_TASK TO CARRY OUT_
Identify every line in the entries below that contains the string "qSketchRegion", and copy each of those lines.
##########
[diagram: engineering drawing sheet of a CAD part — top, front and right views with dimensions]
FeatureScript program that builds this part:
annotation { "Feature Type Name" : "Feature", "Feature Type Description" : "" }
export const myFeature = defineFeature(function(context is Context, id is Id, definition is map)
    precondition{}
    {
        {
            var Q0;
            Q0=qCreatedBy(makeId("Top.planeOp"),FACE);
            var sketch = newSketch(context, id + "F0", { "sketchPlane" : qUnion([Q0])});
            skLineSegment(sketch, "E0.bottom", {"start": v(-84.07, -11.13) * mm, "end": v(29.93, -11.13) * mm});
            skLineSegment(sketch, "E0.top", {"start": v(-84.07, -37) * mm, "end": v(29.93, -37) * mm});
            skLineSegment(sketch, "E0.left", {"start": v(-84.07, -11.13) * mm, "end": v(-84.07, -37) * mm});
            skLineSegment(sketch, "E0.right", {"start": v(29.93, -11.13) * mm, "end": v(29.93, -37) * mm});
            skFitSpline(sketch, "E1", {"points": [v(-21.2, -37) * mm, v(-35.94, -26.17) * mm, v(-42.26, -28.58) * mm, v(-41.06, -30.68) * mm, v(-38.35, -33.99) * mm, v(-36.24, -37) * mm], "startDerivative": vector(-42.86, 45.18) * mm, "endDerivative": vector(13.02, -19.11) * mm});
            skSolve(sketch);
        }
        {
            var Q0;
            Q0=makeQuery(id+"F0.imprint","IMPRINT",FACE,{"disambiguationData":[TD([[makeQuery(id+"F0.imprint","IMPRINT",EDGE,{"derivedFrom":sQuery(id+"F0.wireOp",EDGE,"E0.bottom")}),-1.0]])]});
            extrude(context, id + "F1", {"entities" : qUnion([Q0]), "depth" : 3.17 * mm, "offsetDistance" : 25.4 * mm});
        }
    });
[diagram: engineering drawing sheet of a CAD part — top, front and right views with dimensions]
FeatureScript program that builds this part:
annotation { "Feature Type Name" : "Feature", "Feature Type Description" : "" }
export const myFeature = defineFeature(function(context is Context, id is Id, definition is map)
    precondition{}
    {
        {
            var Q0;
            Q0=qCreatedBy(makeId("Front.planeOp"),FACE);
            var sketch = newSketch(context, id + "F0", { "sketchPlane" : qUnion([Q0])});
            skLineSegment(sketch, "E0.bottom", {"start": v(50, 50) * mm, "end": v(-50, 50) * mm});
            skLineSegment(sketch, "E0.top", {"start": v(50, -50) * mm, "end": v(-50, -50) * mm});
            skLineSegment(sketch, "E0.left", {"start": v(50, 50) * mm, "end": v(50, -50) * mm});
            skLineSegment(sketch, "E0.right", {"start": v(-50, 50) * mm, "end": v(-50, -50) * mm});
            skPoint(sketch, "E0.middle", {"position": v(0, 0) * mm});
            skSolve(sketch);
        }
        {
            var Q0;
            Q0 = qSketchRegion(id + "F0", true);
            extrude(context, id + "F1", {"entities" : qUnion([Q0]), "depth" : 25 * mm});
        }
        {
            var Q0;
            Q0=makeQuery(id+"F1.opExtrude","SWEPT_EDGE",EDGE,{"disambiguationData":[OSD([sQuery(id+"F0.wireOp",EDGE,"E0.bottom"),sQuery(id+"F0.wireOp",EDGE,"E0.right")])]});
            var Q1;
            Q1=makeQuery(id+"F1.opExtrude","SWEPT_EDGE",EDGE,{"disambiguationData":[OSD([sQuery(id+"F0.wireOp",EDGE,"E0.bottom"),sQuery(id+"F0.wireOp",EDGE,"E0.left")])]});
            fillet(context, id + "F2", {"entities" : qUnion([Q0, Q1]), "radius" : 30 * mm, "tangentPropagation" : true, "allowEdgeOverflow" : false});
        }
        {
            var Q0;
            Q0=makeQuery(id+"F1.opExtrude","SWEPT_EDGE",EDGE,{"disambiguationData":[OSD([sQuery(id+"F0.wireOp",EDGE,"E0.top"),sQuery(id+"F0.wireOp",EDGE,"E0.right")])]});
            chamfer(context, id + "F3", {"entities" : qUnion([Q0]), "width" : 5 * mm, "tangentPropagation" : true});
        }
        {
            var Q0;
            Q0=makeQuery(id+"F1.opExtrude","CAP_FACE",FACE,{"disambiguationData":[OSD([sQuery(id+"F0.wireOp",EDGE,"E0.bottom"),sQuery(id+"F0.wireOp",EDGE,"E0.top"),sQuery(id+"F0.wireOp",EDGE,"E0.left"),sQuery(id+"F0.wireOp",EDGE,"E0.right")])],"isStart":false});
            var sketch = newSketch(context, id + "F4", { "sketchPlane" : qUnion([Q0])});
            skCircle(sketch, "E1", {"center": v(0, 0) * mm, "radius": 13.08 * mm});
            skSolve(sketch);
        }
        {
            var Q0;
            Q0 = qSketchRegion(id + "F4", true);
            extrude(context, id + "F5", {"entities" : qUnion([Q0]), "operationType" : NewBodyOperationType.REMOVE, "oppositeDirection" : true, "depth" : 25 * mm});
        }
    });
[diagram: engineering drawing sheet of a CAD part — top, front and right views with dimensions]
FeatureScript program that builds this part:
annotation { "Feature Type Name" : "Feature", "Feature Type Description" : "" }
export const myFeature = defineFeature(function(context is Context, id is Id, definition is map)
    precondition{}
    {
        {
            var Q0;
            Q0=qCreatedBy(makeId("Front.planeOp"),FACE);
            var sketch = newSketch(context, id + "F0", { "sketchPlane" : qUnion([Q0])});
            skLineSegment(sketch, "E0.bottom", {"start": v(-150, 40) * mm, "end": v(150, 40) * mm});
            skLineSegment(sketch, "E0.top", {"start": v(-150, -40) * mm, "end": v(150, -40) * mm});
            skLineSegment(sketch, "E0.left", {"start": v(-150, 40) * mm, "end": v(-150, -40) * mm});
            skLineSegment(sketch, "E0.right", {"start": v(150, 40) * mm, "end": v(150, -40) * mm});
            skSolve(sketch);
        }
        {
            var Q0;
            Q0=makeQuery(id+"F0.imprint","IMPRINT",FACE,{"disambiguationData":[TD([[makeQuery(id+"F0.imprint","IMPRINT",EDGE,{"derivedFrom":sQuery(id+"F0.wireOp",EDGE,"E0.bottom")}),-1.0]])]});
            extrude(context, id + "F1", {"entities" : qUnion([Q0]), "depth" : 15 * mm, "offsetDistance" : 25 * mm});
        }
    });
##########
_REPLY TO THE EXERCISE_
            Q0 = qSketchRegion(id + "F0", true);
            Q0 = qSketchRegion(id + "F4", true);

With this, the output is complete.